There’s so much on the web about getting your book out there and getting reviews which should, logically, get more readers. And that somehow brings me to Facebook. Actually, not just Facebook, but also Twitter, Litsy, Instagram and a whole raft of other social media options.
There are more social media options than I have books in my To Be Read Pile. You could spend years going through and assessing them all to find out which are the ones you need for your niche or you could cut to the chase and just follow the trend.
As an author, the ones you absolutely need are GoodReads and Litsy. Why those? Because GoodReads has all the books and at the very least you need an author profile and some reviews you’ve written of some other books to show you do more than just write. With 50 million members and 1.5 billion books they are a must for you. So, how do you stand out with those numbers? Don’t limit yourself to GoodReads, make sure you’re on other social media outlets as well.
But you have to be where your readers are. Look at other authors of your genre and find out where they sit with their social media. How? Go to your local bookshop, browse and find authors then google them and find out where they are. This is a good start.
There seems to be a burgeoning bookworld on Instagram. I suspect that’s because of the camera/mobile phone/cosplay thing that’s becoming big. Instagram is more about photos but you’re able to put in quite a chunk of text and hashtags so people can browse the hashtag they’re interested in and find you. I’m doing a bit of experimenting with Instagram at the moment.
Litsy is the newcomer to the reading world. It’s a combination of GoodReads and Instagram. It’s meant to be mainly about books so I signed up as soon as I heard about it but it turns out that’s way too early. It’s only available for Apple products at present, I have it on my iPad but I’m anxiously awaiting it for the Android.
At one stage Twitter looked like it was the goer, but I’m now not certain. I’m unwilling to leave it as I have so much affection for it. I do try to browse it every day and retweet articles that sound interesting. I’ve done the wrong thing and linked up Twitter with Facebook so everything I tweet or retweet also goes to Facebook.
You also need a home, somewhere you can put all those big things and direct people to. Somewhere you might be able to sell your own books or at least have links to bookshops whether online or bricks and mortar. The problem with Facebook is they can take down your page at any time and if you’ve got 300,000 followers then you’ve just lost them. Twitter is better, as are both GoodReads and Litsy but you still need somewhere you can put all those things that don’t fit on any of those accounts. That’s why you need a website. It can be really basic but it needs to be you and yours. You can do blogging type websites and they can be fairly cheap or you can spend heaps of money getting someone else to do it for you.
If you choose to do WordPress you’ll find some awesome plugins around. What you’ll also find is the massive number of social media possibilities around. I’ve just glanced at one plugin and found it supports over 50 social media sites! I once saw over 300 but that was a few years ago and sometimes these things can fail.
Which reminds me, I must update my plugin now I have more social media links to add in. Take a leaf out of my book and don’t choose too many, only choose the ones you can absolutely support. Also, choose a username/website that’s easy to remember, fits you and is easy to say. I’ve chosen SuzsSpace but it’s so easy to get wrong, just look at those letters!

Dataset excerpts:
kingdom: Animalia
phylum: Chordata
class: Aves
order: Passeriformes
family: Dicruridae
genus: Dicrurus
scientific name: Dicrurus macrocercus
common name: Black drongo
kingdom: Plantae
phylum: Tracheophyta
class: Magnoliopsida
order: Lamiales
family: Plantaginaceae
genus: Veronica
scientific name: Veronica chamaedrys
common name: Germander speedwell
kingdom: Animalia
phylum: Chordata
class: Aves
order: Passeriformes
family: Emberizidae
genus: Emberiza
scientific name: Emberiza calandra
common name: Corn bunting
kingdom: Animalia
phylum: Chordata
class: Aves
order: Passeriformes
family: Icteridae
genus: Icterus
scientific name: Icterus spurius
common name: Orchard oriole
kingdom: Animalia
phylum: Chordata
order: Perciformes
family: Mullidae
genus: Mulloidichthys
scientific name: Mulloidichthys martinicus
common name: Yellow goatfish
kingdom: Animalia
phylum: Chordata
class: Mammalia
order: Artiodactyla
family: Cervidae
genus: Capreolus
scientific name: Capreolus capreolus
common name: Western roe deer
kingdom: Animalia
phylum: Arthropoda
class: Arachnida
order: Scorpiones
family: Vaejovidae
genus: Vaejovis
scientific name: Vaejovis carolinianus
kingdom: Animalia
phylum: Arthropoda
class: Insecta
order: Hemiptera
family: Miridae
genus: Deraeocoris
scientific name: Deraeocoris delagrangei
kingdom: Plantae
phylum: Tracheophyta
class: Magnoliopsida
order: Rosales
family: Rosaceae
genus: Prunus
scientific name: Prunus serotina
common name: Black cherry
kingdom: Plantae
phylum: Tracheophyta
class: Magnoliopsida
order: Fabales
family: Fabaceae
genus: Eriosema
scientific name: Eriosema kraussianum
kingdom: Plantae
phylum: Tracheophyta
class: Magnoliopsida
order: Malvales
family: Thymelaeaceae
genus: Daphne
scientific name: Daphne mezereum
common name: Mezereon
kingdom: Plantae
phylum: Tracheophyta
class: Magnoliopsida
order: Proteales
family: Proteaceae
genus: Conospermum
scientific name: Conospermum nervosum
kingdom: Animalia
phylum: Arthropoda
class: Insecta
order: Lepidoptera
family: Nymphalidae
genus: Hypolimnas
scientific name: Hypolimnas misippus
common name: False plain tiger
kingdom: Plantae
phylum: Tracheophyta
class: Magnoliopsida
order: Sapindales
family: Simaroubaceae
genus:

ACTIVITY 1: Summarize the post on social media for authors in two sentences.
ACTIVITY 2:
Please answer these questions from the post on social media for authors:
(a) How many members does GoodReads have?
(b) On which device does the writer have Litsy?
(c) What username has the writer chosen?
ACTIVITY 3: Retype the passage of the post on social media for authors between "As an author, the" and "a good start.", inclusive.

FINAL ANSWER 1: Authors absolutely need GoodReads and Litsy, but they shouldn't limit themselves to GoodReads and should be where their readers are on other social media. They also need a website as a home, because Facebook can take down a page at any time, and they should choose only the social media they can absolutely support.

FINAL ANSWER 2:
(a) 50 million
(b) An iPad
(c) SuzsSpace

FINAL ANSWER 3:
As an author, the ones you absolutely need are GoodReads and Litsy. Why those? Because GoodReads has all the books and at the very least you need an author profile and some reviews you’ve written of some other books to show you do more than just write. With 50 million members and 1.5 billion books they are a must for you. So, how do you stand out with those numbers? Don’t limit yourself to GoodReads, make sure you’re on other social media outlets as well.
But you have to be where your readers are. Look at other authors of your genre and find out where they sit with their social media. How? Go to your local bookshop, browse and find authors then google them and find out where they are. This is a good start.